A estatal brasileira prospectou 5 bilhões de barris desde 2010 e a estimativa é que os campos ofertados possam produzir entre 6 bilhões e 15 bilhões de barris adicionais.

A instabilidade política e econômica pode ter tido algum peso no desinteresse internacional, diz Hunter, mas ela destaca que o Brasil é considerado mais estável que diversas nações que receberam forte investimento da China na área de petróleo, especialmente na África e no Oriente Médio.

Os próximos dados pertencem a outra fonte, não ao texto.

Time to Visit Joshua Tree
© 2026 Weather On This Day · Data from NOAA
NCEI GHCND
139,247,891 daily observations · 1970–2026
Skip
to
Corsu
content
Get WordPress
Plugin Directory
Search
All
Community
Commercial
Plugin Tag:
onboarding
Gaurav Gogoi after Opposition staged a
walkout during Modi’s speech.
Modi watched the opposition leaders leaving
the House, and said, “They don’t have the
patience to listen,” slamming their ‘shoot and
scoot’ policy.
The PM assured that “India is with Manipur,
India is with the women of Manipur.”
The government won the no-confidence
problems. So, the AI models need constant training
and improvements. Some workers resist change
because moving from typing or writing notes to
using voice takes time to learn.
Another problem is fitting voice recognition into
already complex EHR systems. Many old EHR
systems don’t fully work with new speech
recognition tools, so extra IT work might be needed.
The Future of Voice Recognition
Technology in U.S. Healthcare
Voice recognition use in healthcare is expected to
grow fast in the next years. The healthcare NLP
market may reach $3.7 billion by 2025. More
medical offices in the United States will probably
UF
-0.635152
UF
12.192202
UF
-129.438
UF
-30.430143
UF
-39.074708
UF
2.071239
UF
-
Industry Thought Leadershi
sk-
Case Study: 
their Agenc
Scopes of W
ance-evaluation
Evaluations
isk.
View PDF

Portanto, especialistas apontam que os termos e condições do contrato de concessão foram os fatores que mais pesaram para o desinteresse internacional. No megaleilão do pré-sal, havia um valor fixo a ser pago para cada um dos campos, o chamado bônus de assinatura.

Neste caso, a disputa se dá na quantidade de petróleo que os consórcios se dispõem a entregar ao governo durante o período de contrato (30 anos).

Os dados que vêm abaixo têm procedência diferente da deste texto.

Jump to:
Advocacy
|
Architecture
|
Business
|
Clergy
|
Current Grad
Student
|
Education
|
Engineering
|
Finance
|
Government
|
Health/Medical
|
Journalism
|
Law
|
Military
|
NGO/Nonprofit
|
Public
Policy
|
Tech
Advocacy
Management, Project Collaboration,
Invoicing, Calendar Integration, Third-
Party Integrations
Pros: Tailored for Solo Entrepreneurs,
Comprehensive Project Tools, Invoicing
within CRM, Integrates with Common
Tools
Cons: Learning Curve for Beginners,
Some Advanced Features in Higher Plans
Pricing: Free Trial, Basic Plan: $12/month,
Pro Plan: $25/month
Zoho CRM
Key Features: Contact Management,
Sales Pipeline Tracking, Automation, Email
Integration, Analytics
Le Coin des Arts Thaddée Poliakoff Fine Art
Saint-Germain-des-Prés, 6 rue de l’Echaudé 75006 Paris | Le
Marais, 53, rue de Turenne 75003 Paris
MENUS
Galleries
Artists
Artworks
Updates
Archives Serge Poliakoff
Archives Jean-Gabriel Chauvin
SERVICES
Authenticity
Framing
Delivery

Como não houve concorrência (e as únicas estrangeiras a participar foram as que se uniram à Petrobras), os campos foram arrematados pelo lance mínimo previsto. Seria possível optar por valor fixo de bônus mais baixo e uma maior quantidade de petróleo, mas a equipe econômica do governo insistiu no valor de R$ 106 bilhões para as quatro reservas ofertadas no megaleilão de quarta-feira.

"Ficou muito claro que o governo errou a mão na definição dos bônus, cobrou caro demais. O fato de a geologia na área ser de baixíssimo risco, e a oferta era por campos com petróleo já descobertos, expõe esse erro ainda mais", disse o economista Edmar Fagundes de Almeida, do Instituto de Economia da Universidade Federal do Rio de Janeiro (UFRJ).

Além da vontade de "sentir o terreno" antes de arriscar uma participação maior, o valor elevado do bônus de assinatura pode ter contribuído para a participação de apenas 10% da China no consórcio que arrematou a área mais valiosa do pré-sal, o campo de Búzios.